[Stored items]
- Opening Delimiter -

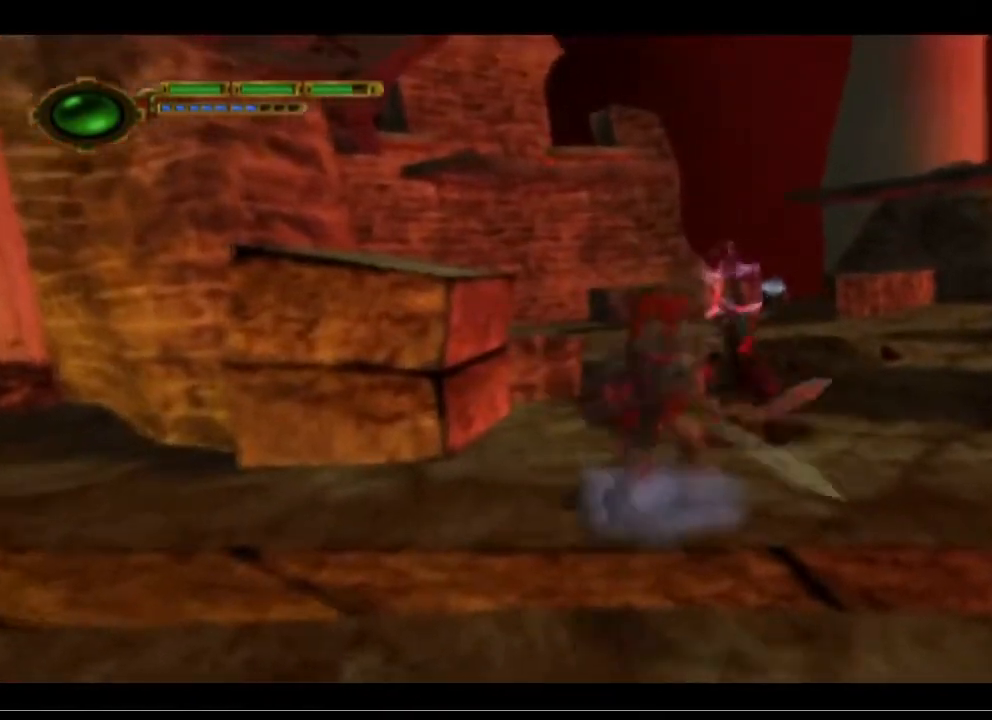
{"buttons": ["TRIANGLE"], "left_stick": "center", "events": [[67, "TRIANGLE", "up"], [133, "TRIANGLE", "down"], [200, "TRIANGLE", "up"], [267, "TRIANGLE", "down"], [333, "TRIANGLE", "up"], [400, "TRIANGLE", "down"], [467, "TRIANGLE", "up"], [500, "TRIANGLE", "down"]]}
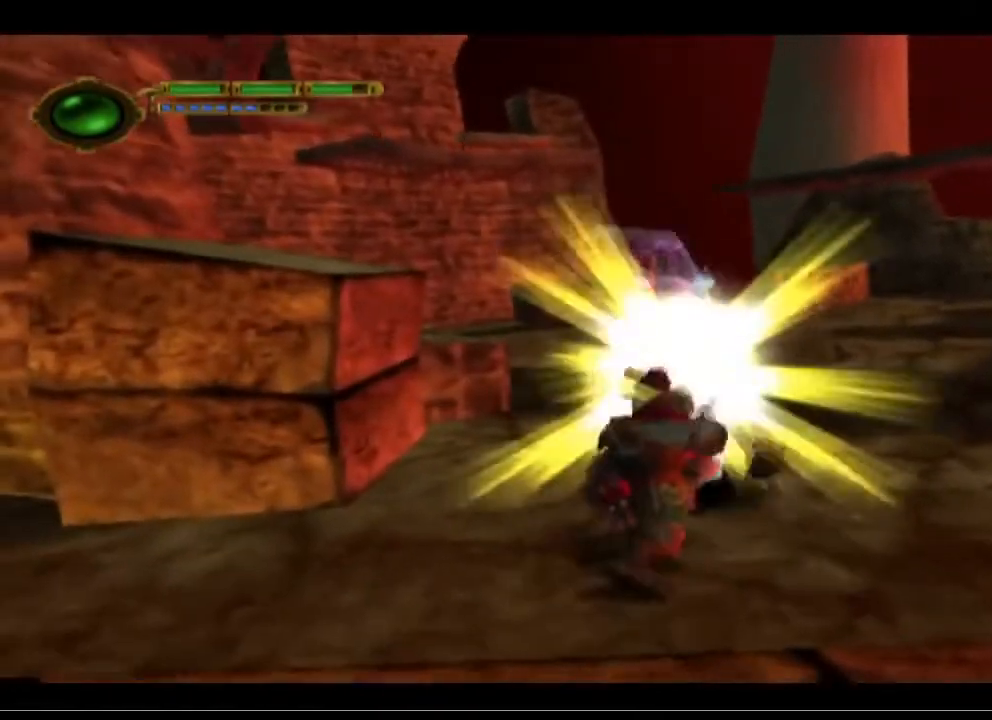
{"buttons": [], "left_stick": "center", "events": [[133, "TRIANGLE", "up"]]}
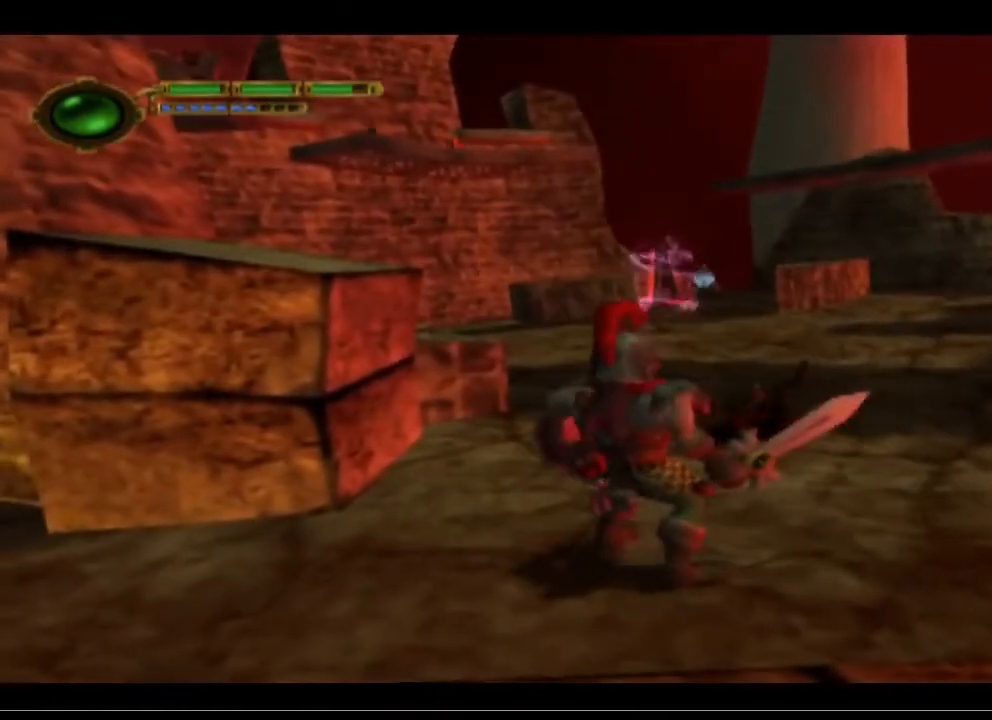
{"buttons": [], "left_stick": "up-right", "events": [[67, "left_stick", "up-right"]]}
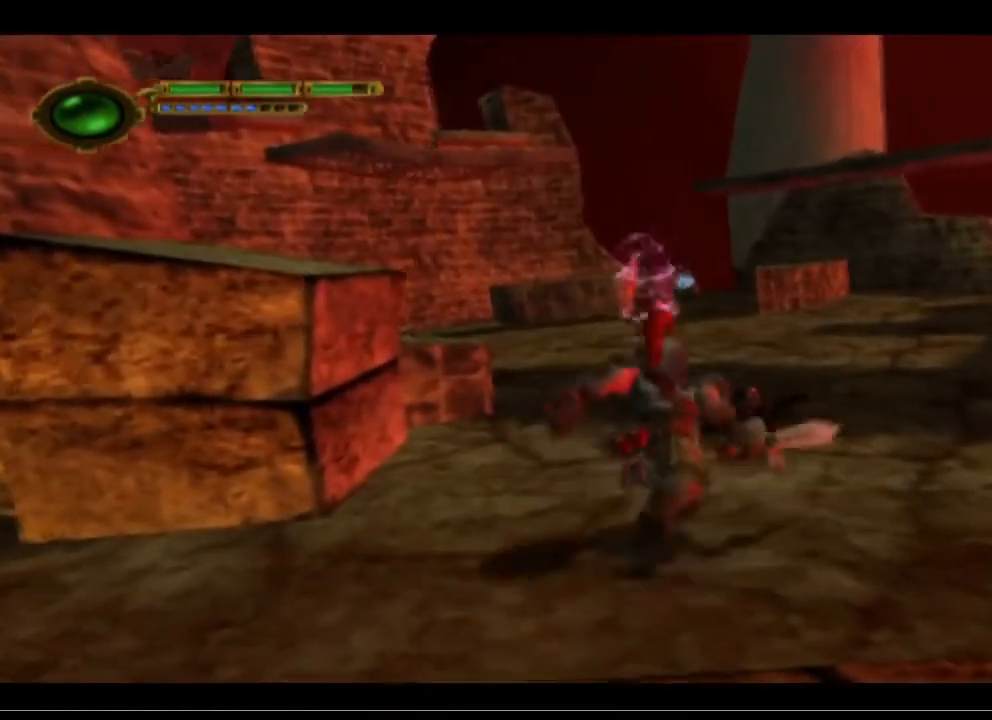
{"buttons": [], "left_stick": "up", "events": [[67, "CROSS", "down"], [200, "CROSS", "up"], [233, "left_stick", "up"], [333, "CROSS", "down"], [467, "CROSS", "up"]]}
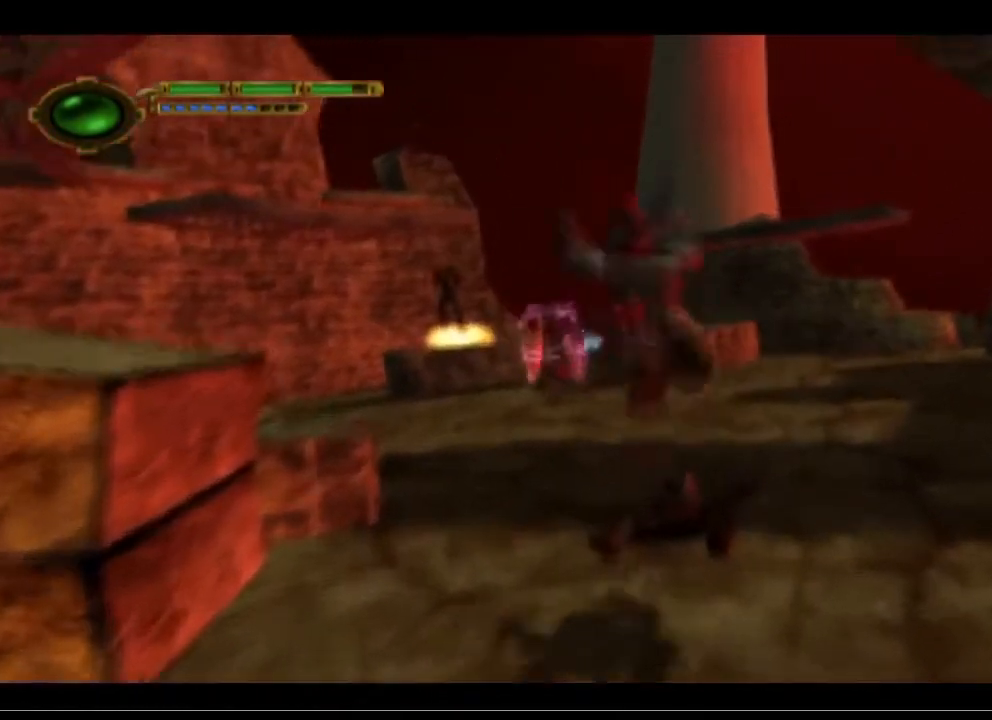
{"buttons": ["TRIANGLE"], "left_stick": "up", "events": [[67, "TRIANGLE", "down"]]}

- Closing Delimiter -

EXERCISE GOAL: For the string "center", show each line of the entries above where it occurs.

SOLUTION TO THE PROBLEM:
{"buttons": ["TRIANGLE"], "left_stick": "center", "events": [[67, "TRIANGLE", "up"], [133, "TRIANGLE", "down"], [200, "TRIANGLE", "up"], [267, "TRIANGLE", "down"], [333, "TRIANGLE", "up"], [400, "TRIANGLE", "down"], [467, "TRIANGLE", "up"], [500, "TRIANGLE", "down"]]}
{"buttons": [], "left_stick": "center", "events": [[133, "TRIANGLE", "up"]]}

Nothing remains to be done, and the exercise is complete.